As you may all have noticed I’ve been a little quiet lately, which instantly should have sent up warning flags that I was struggling but somehow I missed the subtle signs until it became a glowing neon WARNING DANGER LIES THIS WAY sign.
I was saying things like “you’ve been busy setting up Aunty Emz Blankets ” my new business. I at first got all the things needed to run it as a physical Market Stall at the Fishermans Road Sunday Market, which was an interesting learning curve. Then deciding that antisocial autistic traits and market stall selling are mutually exclusive and can not be put together without total nuclear meltdown occurring I did not as I once would have done tell myself to toughen up and make myself continue to do something that was creating extreme mental and physical stress in my life and said no more markets. Should have been a wooooo hoooo moment I broke a bad behavioural pattern so why was I still feeling so anxious and stressed?
I then discussed with friends the possibility of starting a fully online business and asked my friend who started her own Facebook based business Sewology earlier this year a million questions. I decided this was a path I could comfortable go down, after all I’m good with data not people. So I did a fare amount of research and then bit the bullet sat down and created my Facebook page, Instagram Account, Pinterest account and attempted with much mutterings, swearing and cursing the imbeciles who wrote the code that should have made it “SIMPLE” to link them all together. We’re still working on getting it all working and oddly it’s the type of challenge I enjoy because yes I’m a total IT NERD.
So why was my anxiety starting to sky rocket? Why was I showing all the signs of heading for a massive depressive episode? Why could I suddenly not read a book? Why was I struggling to write in my journal? Why could I not find the energy or words to write my blog? Why was I totally mentally off balance? Why was I grumpy, short tempered and irritable?
Was it the full moon? Maybe but then the full moon passed and I was still mentally and emotionally regressing.
Was it an over full social schedule? Maybe so I cut it back and nope still regressing and slowly unravelling.
Was it because I was unwell? Ummm no because I didn’t get unwell with my sinus infection until last weekend but the regression to totally mentally unstable had been going on for some time.
Then something happened last week at work and at first I had the “OMG my boss is upset with me, I’m not doing this job well enough, I need to work harder……blah blah blah”. Having mapped my stress responses as part of my Behavioural Modification Techniques the warning bells went off like an air-raid siren in my head.
The NOTHING IS WORKING IT IS ALL YOUR FAULT YOU SUCK AT THIS JOB message is one that I used to get a lot and to compensate I’d work longer and longer hours, I’d obsessively do tasks till it was perfect, I’d document everything I did to prove to my boss I was doing my job and hoping for positive feed back to let me know I wasn’t a total loser.
However the whole pretty please say I’m good at my job and give me positive comments to validate I’m a worthy human being mindset is very very very dangerous because you’re placing your emotional and mental self worth in the hands of someone else.

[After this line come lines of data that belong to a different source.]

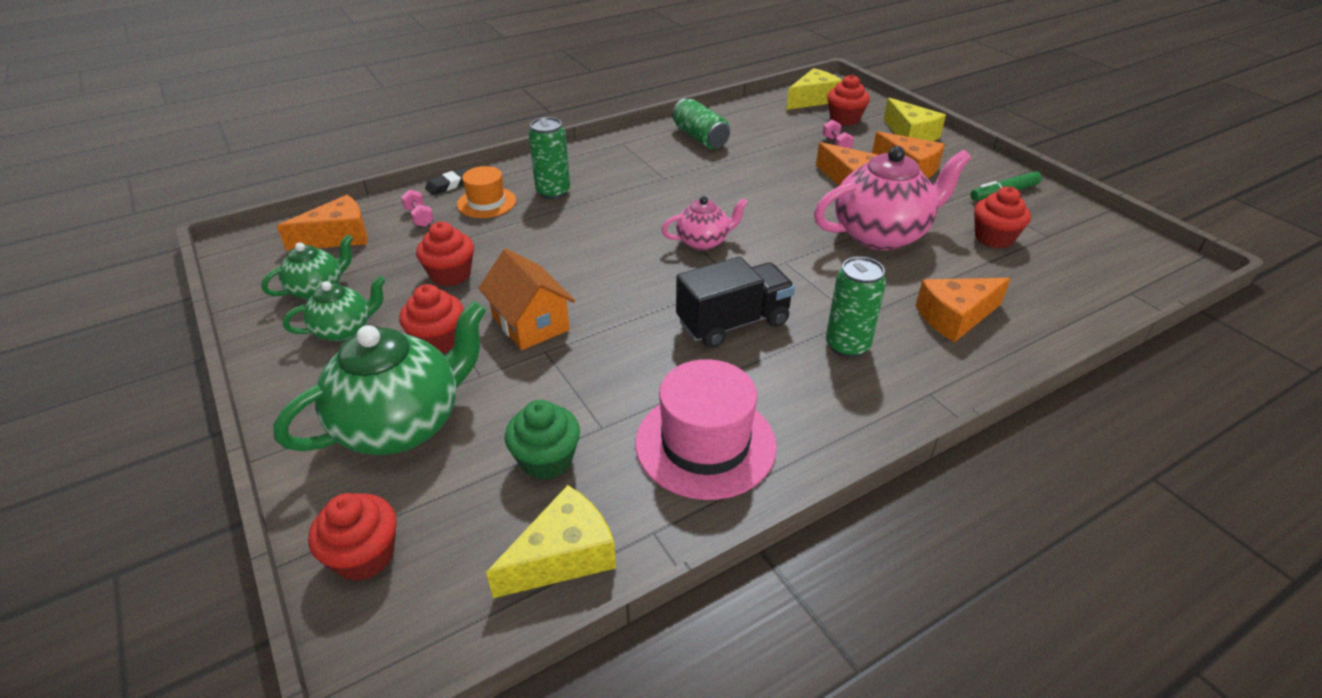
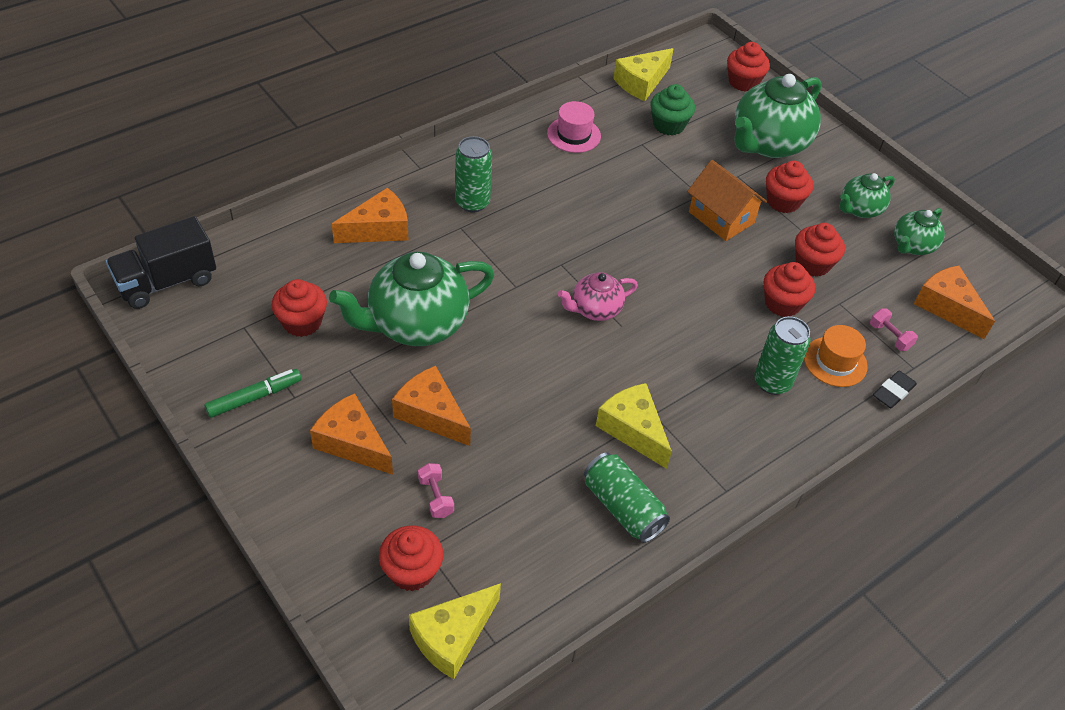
camera: 170 degrees right, 10 degrees up
orange cheese [277,195,368,251] -> orange cheese turned 90 degrees clockwise [914,265,995,339]
pink hat [635,359,777,500] -> pink hat [547,101,601,153], size x0.61
black truck [676,256,795,348] -> black truck moved to [106,216,216,309]
pink teapot [814,146,971,250] -> green teapot [329,251,495,346]
yellow cheese [883,98,946,141] -> yellow cheese moved to [596,383,672,469]
none -> red cupcake [764,262,815,317]

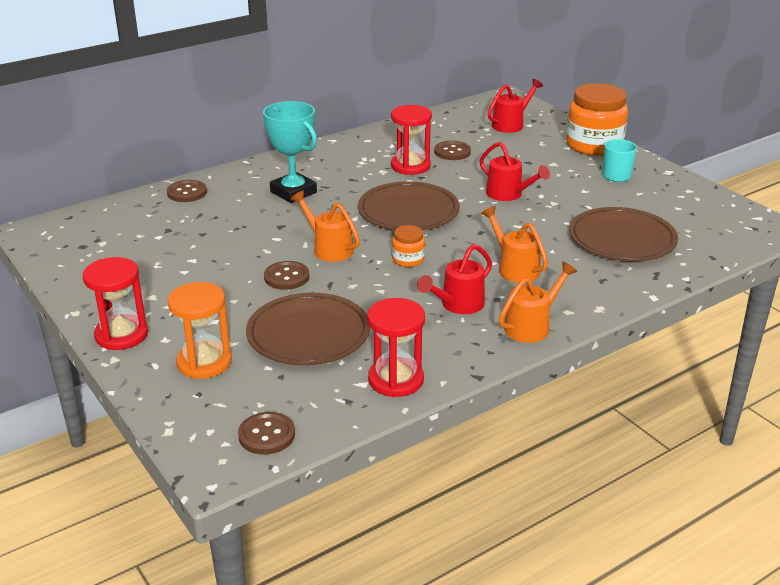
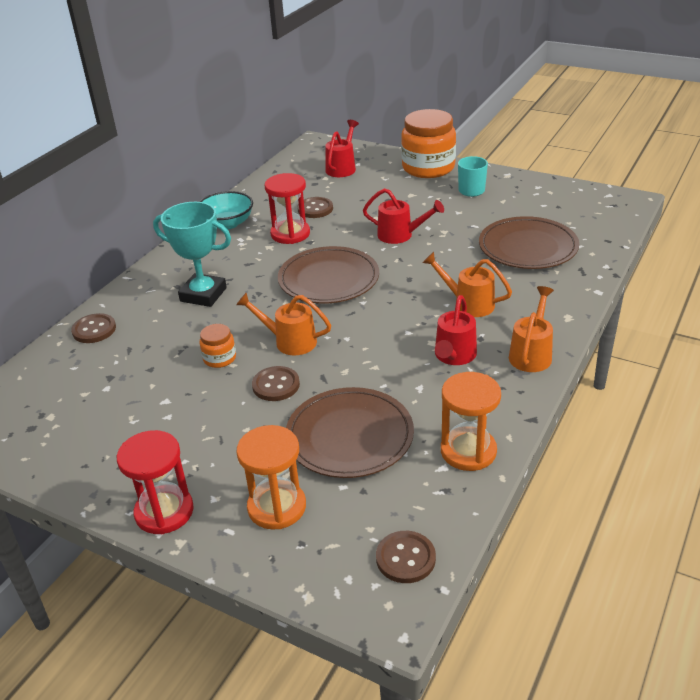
camera: 25 degrees left, 5 degrees up
red hourglass [367,298,425,397] -> orange hourglass [441,372,501,471]
orange jar [392,225,425,267] -> orange jar moved to [199,324,236,368]
none -> turquoise bowl [199,191,253,230]

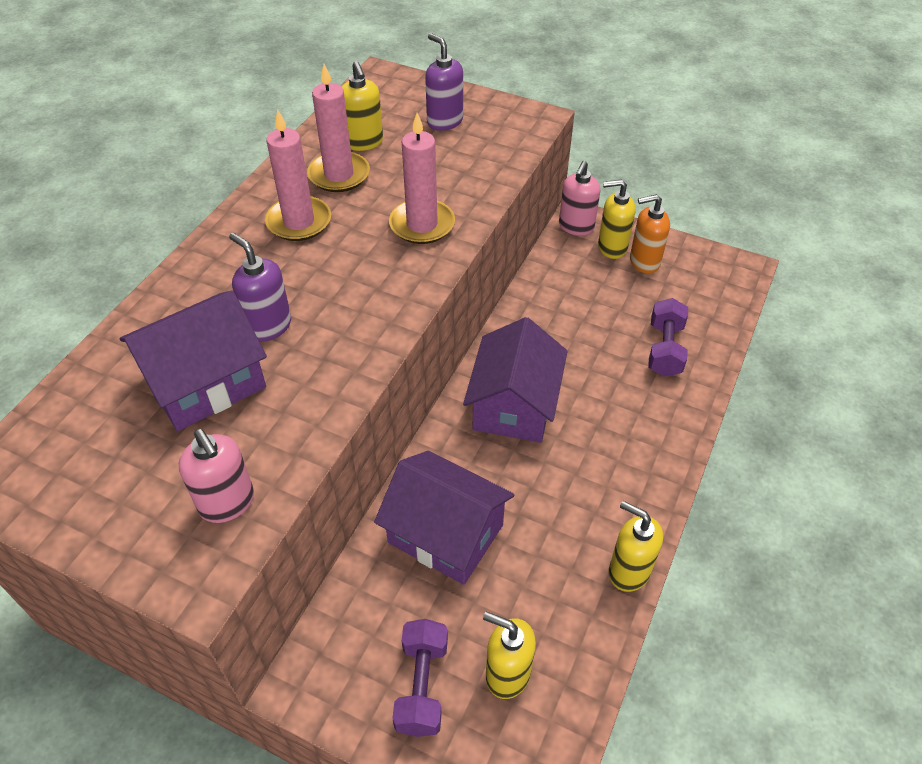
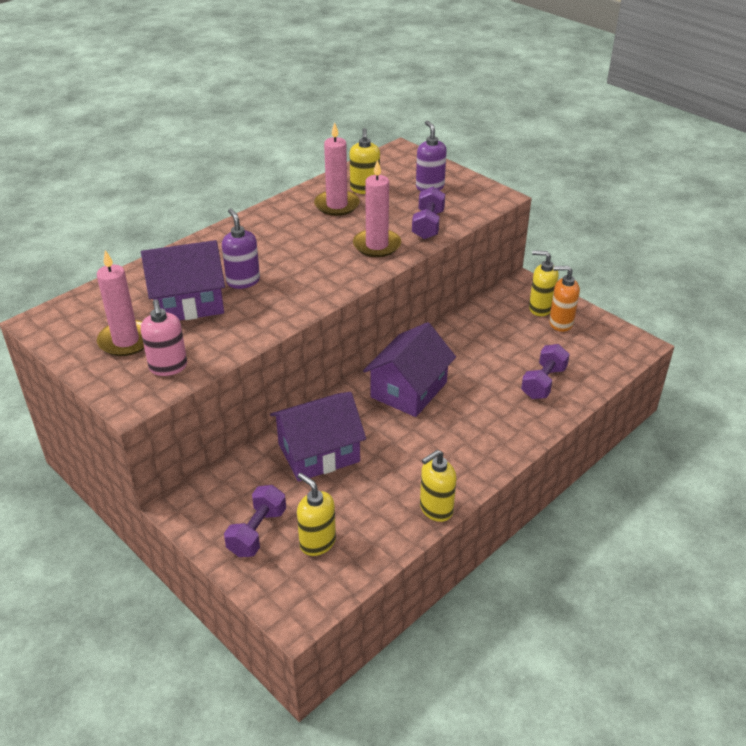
camera: 20 degrees right, 10 degrees down
pink candle [265,110,331,241] -> pink candle moved to [97,250,144,356]
purple house [374,451,514,585] -> purple house turned 75 degrees counterclockwise [270,392,366,482]
pink soap dispenser [559,161,601,236] -> none
yellow soap dispenser [609,501,663,592] -> yellow soap dispenser turned 90 degrees counterclockwise [420,450,456,522]
none -> purple dumbbell [412,187,445,239]

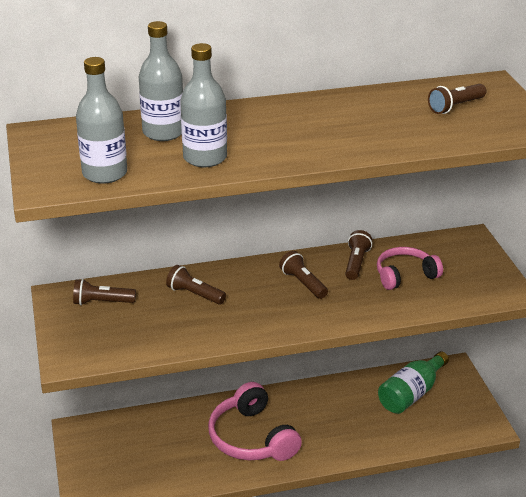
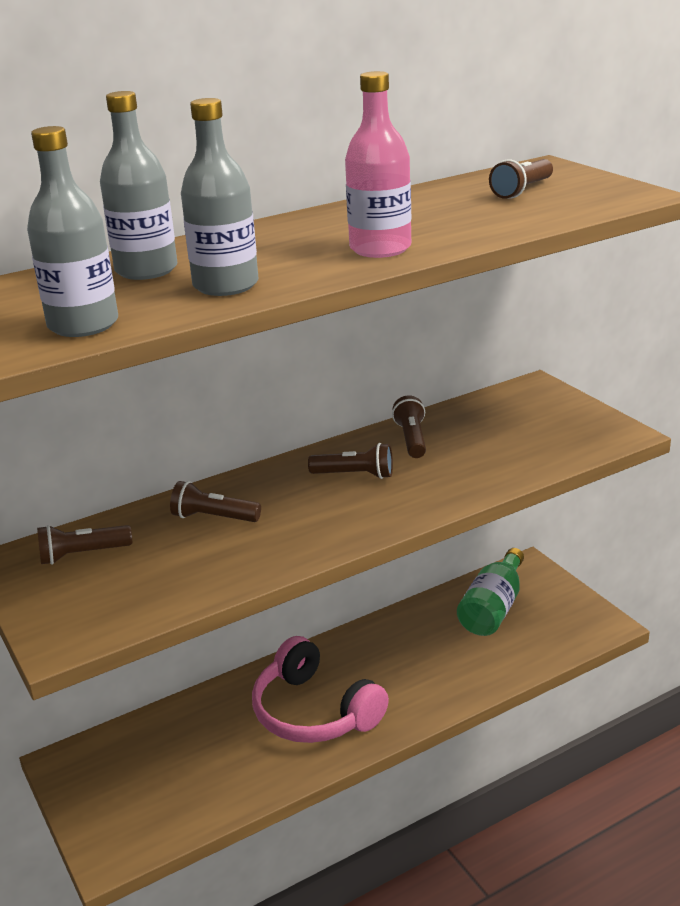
camera: 15 degrees left, 5 degrees down
brown flashlight [279,251,328,299] -> brown flashlight turned 150 degrees clockwise [308,443,393,479]
pink headphones [377,247,443,290] -> none
none -> pink bottle [345,71,411,258]

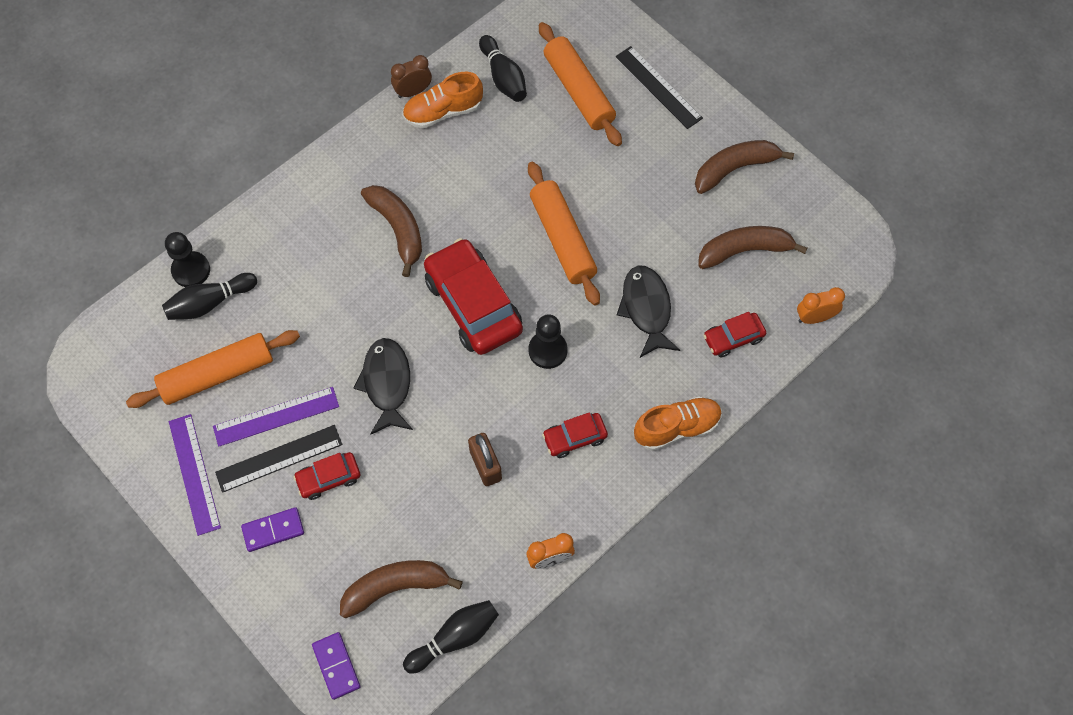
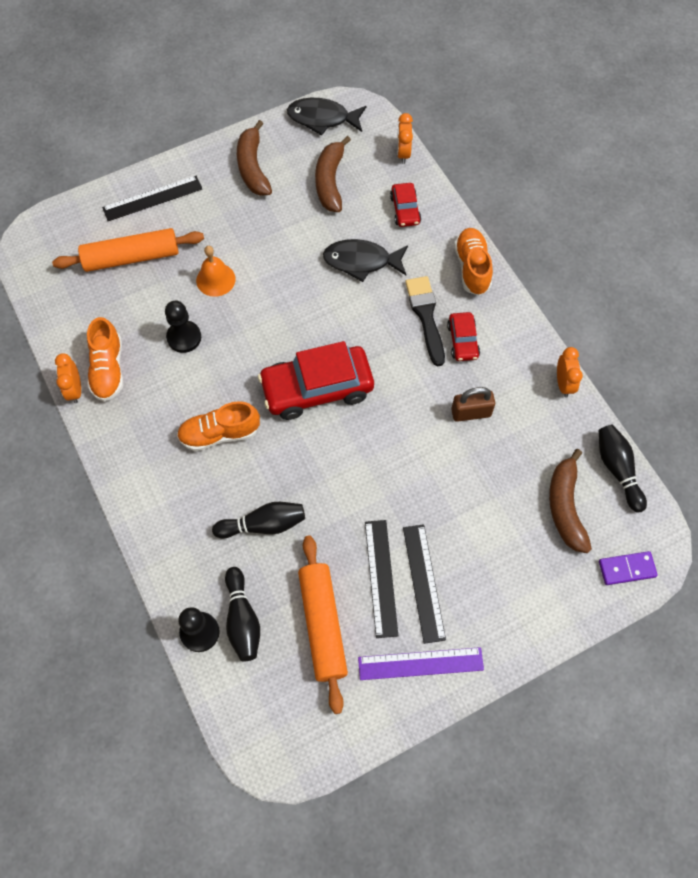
camera: 75 degrees left, 0 degrees up
purple ruler [213,387,339,446] -> black ruler [365,520,398,638]
purple domino [241,507,304,552] -> none
red car [293,452,360,500] -> none
black fish [354,338,413,435] -> black fish moved to [287,98,367,136]
brown banana [361,185,422,277] -> orange shoe [177,401,260,451]
brown clock [391,55,432,98] -> orange clock [55,353,81,403]
black bowling pin [479,35,527,102] -> black bowling pin moved to [212,502,305,539]
orange rolling pin [528,162,600,306] -> none
black pawn [529,314,567,369] -> black pawn moved to [165,301,201,353]
none -> orange bell [196,246,235,297]
none -> black brush [405,276,445,366]

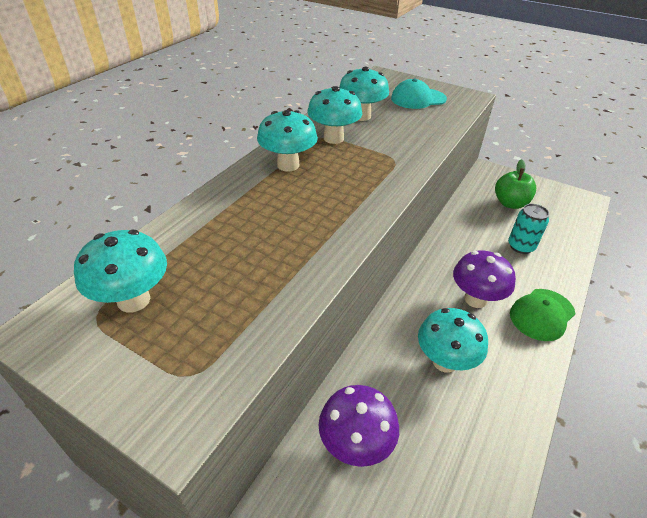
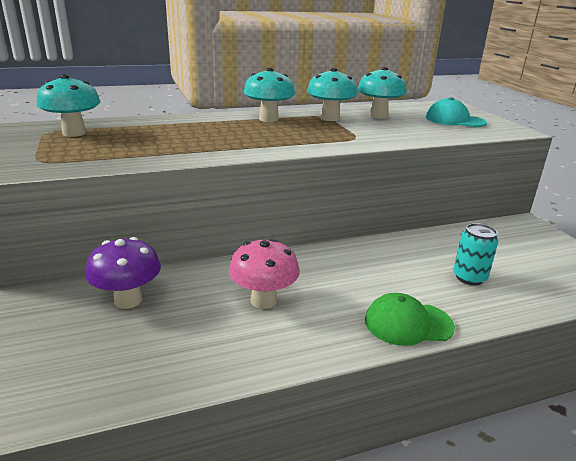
camera: 40 degrees right, 15 degrees down
turquoise mushroom [418,308,488,373] -> pink mushroom [229,238,300,309]
purple mushroom [453,250,516,308] -> none
green apple [495,159,536,209] -> none

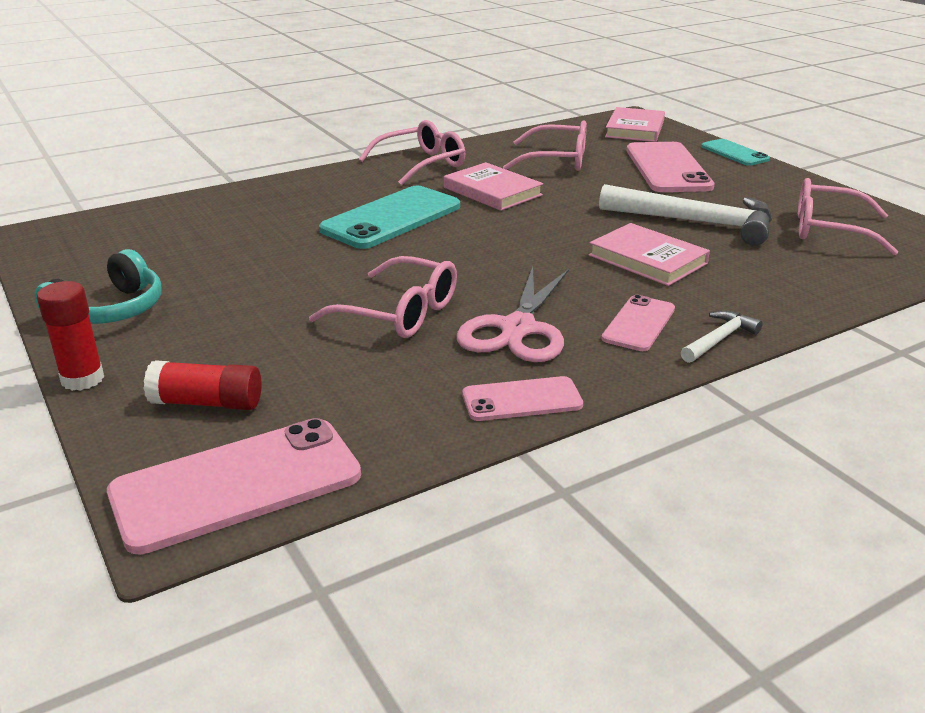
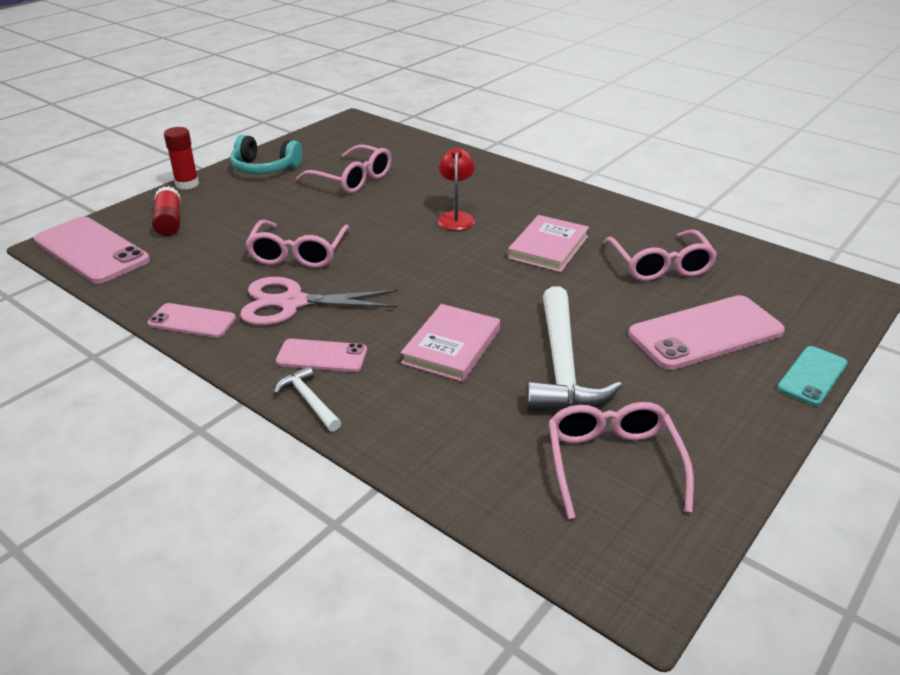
camera: 70 degrees right, 5 degrees up
turquoise phone [319,186,460,249] -> red lamp [437,148,475,231]
pink glasses [359,120,465,185] -> pink glasses moved to [296,145,392,193]
pink phone [463,376,583,421] -> pink phone turned 45 degrees counterclockwise [148,303,236,338]
pink book [605,107,665,142] -> none
white hammer [681,310,763,363] -> white hammer turned 150 degrees counterclockwise [274,366,341,432]

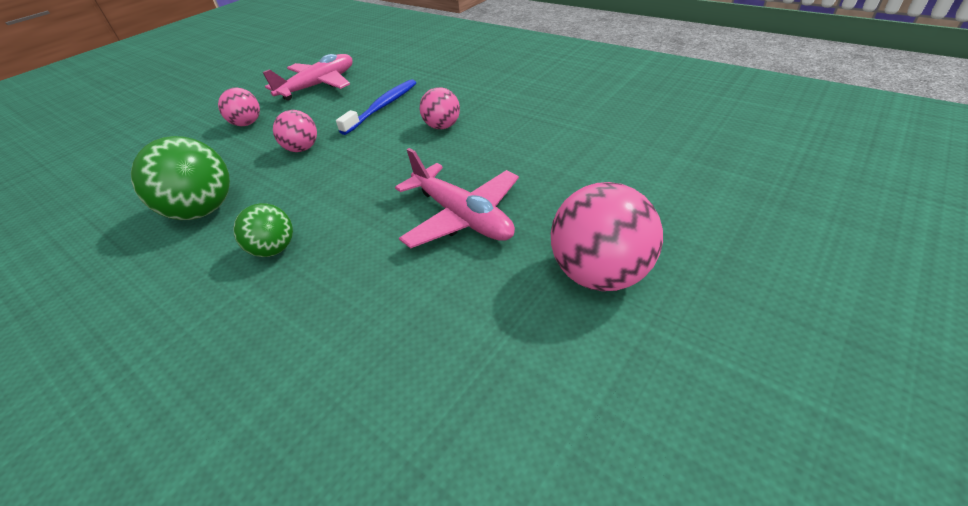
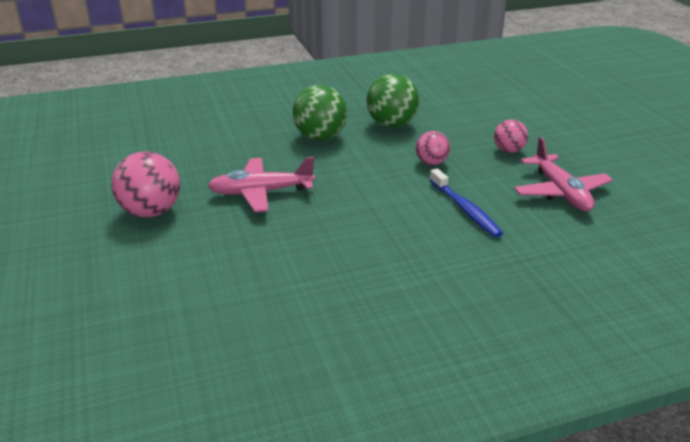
camera: 120 degrees right, 10 degrees down
green ball [233,203,293,257] -> green ball [293,85,347,140], size x1.70
pink ball [420,87,460,129] -> none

After shock at the underserved verbal attack, I got really pissed off after all a lot had happened in 4 weeks that I was NOT HAPPY about. I then emotionally shut down and analysed the issue like I would if it wasn’t me personally involved in this and came to a realisation.
Same shit different job – What HR hired me to do is not what the boss actually wants me to do so I’m suddenly trying to do a job I’m totally unsuited or unqualified to do, which creates a huge amount of stress and anxiety.
The person who originally offered me the job we’ll call her HR described the job as a data processing and procedure mapping job. Where I would go in fix up the data, streamline processes and write procedures to standardise the day to day running of the business so the owner could step back (retire) and still have the business making money without him having to micro-manage it. Knowing full well my autism means I do NOT do customer service and I can’t do large amounts of phone work I was assured the job would be mostly data minimal people and I would not be required to do customer service of any variety. There might be the occasional call I would need to answer but largely I’d be left alone to work my magic.
The boss had totally different ideas. My job is first and foremost to spend as much time on the phone calling clients to book jobs for the technician with the expansion to booking all jobs for both the boss and the technician plus arranging travel etc. Secondly run the shop and do all customer service in the shop even if other staff are available to do this job. Possibly if there is enough time remaining work on other projects.
At first I thought ok I can talk to HR and hopefully she’ll sort it out with the boss and at that though I wanted to vomit because been there done that and it never goes well all it does is make both HR and Boss pissed off at me.
So I decided I’m resigning because the job I was hired to do is not the job I’m doing and I made it perfectly clear to HR before I was hired I DO NOT DO CUSTOMER SERVICE JOBS it’s not my fault that others bad communication skills created this situation and I refuse to let my mental health be damaged trying to do a job I am totally unsuited to doing.